The fix isn’t to produce a flawless  woman at the top. It’s more women at every level—hire, retain, promote—so a woman in charge is unremarkable. So that there is a style of women’s leadership for every type of job and challenge. Decades of studies show women in leadership increase productivity, enhance collaboration, inspire organizational dedication, and improve outcomes for everyone. 

This week’s election offers the blueprint: put more women in positions of power and let them get to work. This is a cultural shift that benefits both men and women, making our communities and workplaces healthier and more successful. 

And finally, we should build scaffolding, not silos. Mentorship, sponsorship, peer networks, and leadership training are the beams that carry weight over time. 

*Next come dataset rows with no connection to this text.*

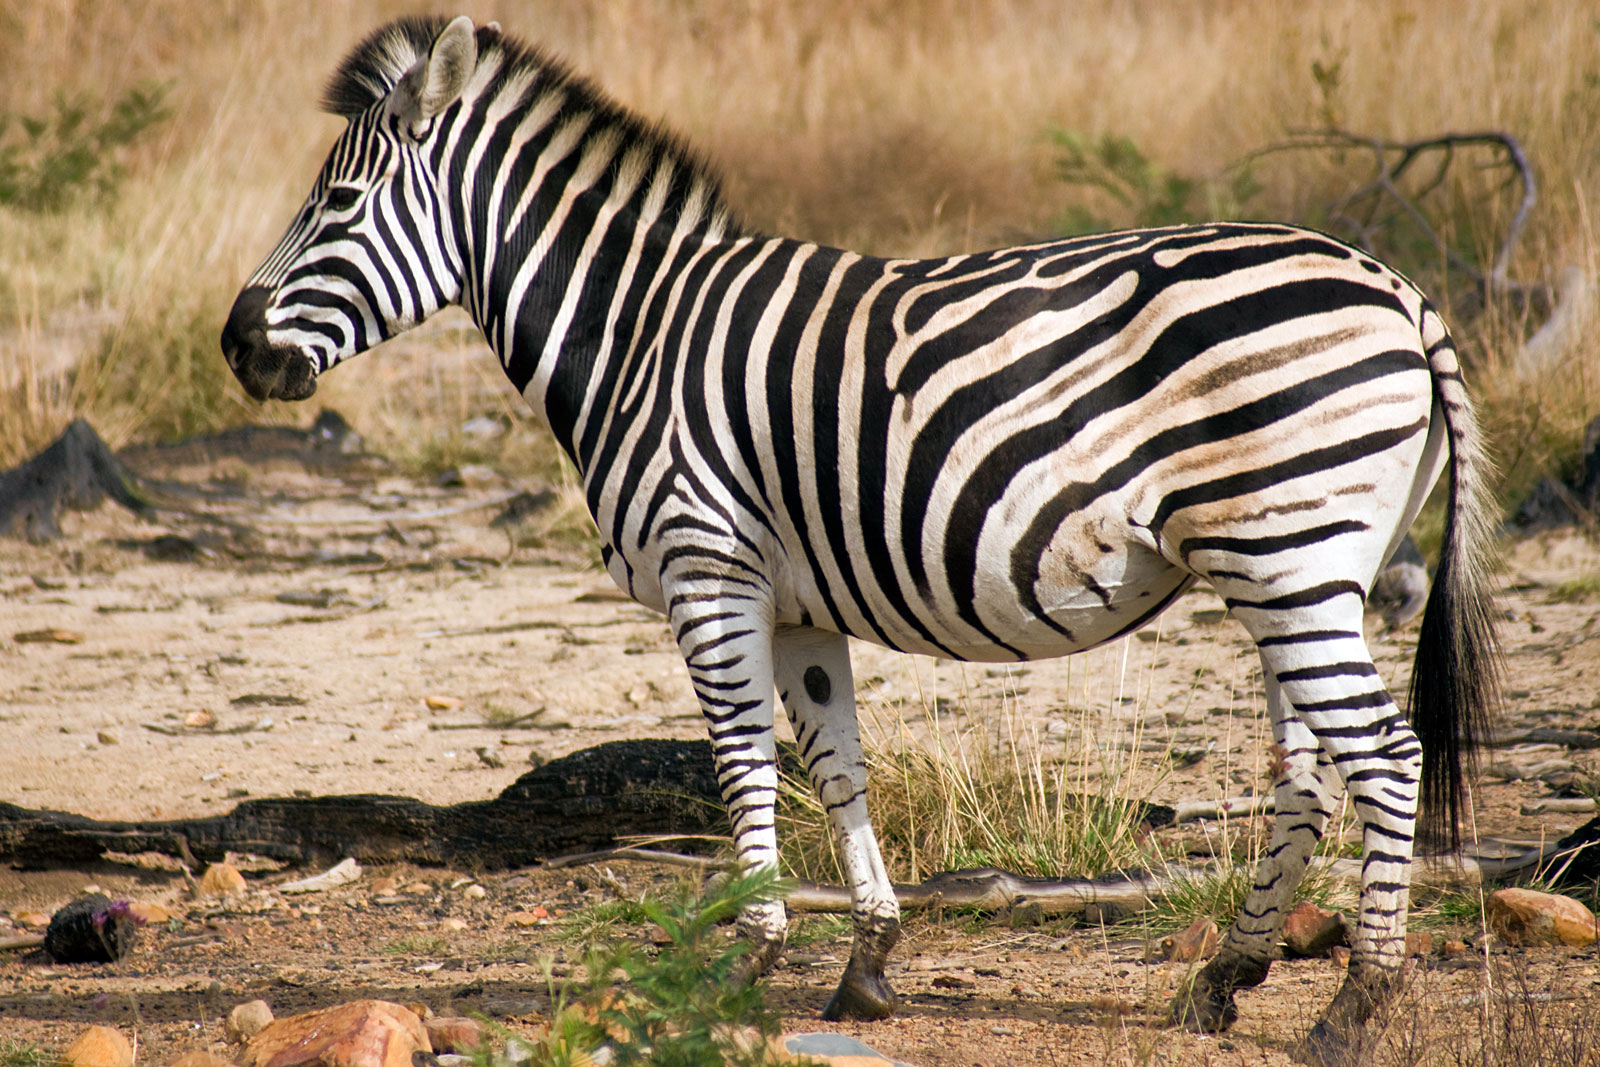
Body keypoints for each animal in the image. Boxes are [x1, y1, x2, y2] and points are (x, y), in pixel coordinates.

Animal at [220, 16, 1499, 1060]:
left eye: (336, 206)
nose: (234, 344)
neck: (635, 332)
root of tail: (1398, 288)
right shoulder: (796, 603)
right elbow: (834, 764)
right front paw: (866, 964)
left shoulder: (708, 568)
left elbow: (740, 762)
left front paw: (744, 958)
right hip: (1292, 566)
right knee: (1309, 774)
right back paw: (1226, 977)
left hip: (1287, 552)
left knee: (1384, 755)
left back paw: (1358, 1005)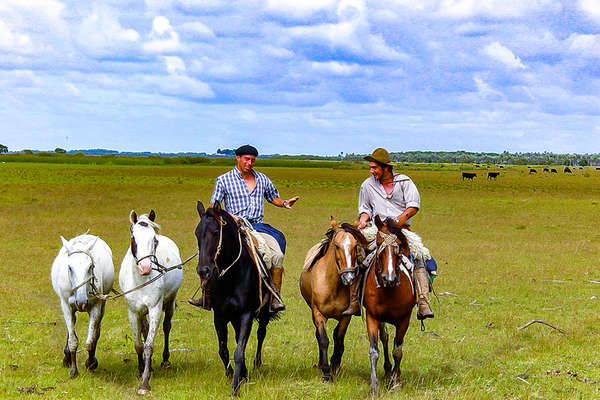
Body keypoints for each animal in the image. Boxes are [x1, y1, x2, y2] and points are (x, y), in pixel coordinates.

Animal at [50, 233, 115, 376]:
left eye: (90, 266)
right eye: (70, 267)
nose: (81, 302)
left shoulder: (96, 306)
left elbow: (90, 341)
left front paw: (91, 363)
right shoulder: (66, 306)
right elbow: (73, 340)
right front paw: (73, 370)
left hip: (102, 304)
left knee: (96, 330)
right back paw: (67, 356)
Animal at [118, 211, 182, 396]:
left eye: (154, 240)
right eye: (133, 238)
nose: (146, 267)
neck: (141, 280)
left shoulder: (155, 308)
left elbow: (148, 345)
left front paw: (145, 384)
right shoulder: (133, 312)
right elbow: (139, 344)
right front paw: (141, 370)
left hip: (170, 302)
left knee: (167, 326)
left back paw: (165, 361)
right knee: (145, 329)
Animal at [197, 202, 282, 396]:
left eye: (215, 232)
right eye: (197, 233)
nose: (203, 271)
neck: (232, 276)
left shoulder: (246, 314)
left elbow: (239, 352)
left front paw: (235, 387)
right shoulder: (220, 316)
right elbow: (224, 349)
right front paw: (234, 375)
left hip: (263, 313)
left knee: (261, 333)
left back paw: (257, 364)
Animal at [298, 217, 368, 382]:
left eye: (356, 245)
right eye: (336, 245)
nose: (349, 277)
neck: (333, 286)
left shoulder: (345, 317)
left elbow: (339, 339)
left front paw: (335, 366)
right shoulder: (318, 314)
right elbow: (323, 340)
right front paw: (326, 372)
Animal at [364, 216, 414, 396]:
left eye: (398, 245)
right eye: (379, 242)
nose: (389, 278)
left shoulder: (404, 319)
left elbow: (397, 351)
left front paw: (395, 382)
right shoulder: (372, 316)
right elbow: (374, 351)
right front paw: (374, 387)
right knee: (384, 337)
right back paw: (387, 369)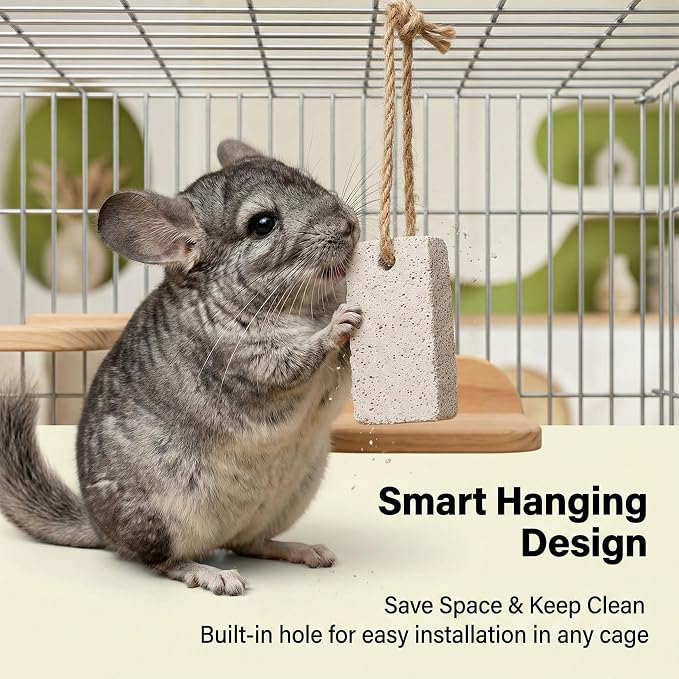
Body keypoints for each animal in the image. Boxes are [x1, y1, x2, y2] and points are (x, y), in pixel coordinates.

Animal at [0, 139, 362, 596]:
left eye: (308, 179)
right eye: (262, 224)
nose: (349, 225)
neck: (305, 306)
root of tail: (101, 531)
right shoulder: (249, 363)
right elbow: (296, 361)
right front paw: (343, 321)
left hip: (290, 496)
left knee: (249, 543)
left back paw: (304, 550)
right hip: (163, 519)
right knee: (162, 561)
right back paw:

When you’re the only woman in a male-dominated field, isolation can become a survival tactic. On day one I was warned: don’t talk to other women in front of the men—they’ll assume you’re scheming, and you’ll pay for it. How can we possibly recruit and retain women when those are the terms?  At the Women inPower Fellowship at 92NY’s Belfer Center for Innovation & Social Impact, I found a space where I could be honest about the hard parts and still be taken seriously.

Speaking at last month’s Women inPower Summit was a reminder of how much power and energy are unlocked when women compare notes across sectors. To this day, my fellowship cohort remains my support system, and we encourage each other to speak openly so that we can improve the path not just for ourselves, but for the women who come after us. 

If you’re one of the “onlys” in the room, start small and notice what systems weren’t built for you. Bring a colleague who’s never been in the room. Pass the mic to someone who rarely speaks up. Influence isn’t a pay grade; it’s a practice. And when you reach that top job—because many of you will—remember that it isn’t that you don’t belong in that room. It’s that the room has never belonged to someone like you before. Make it yours. 

“Firsts” are milestones, not finish lines. What matters is what we change once we get there—and how many more can follow. 

The opinions expressed in Fortune.com commentary pieces are solely the views of their authors and do not necessarily reflect the opinions and beliefs of Fortune.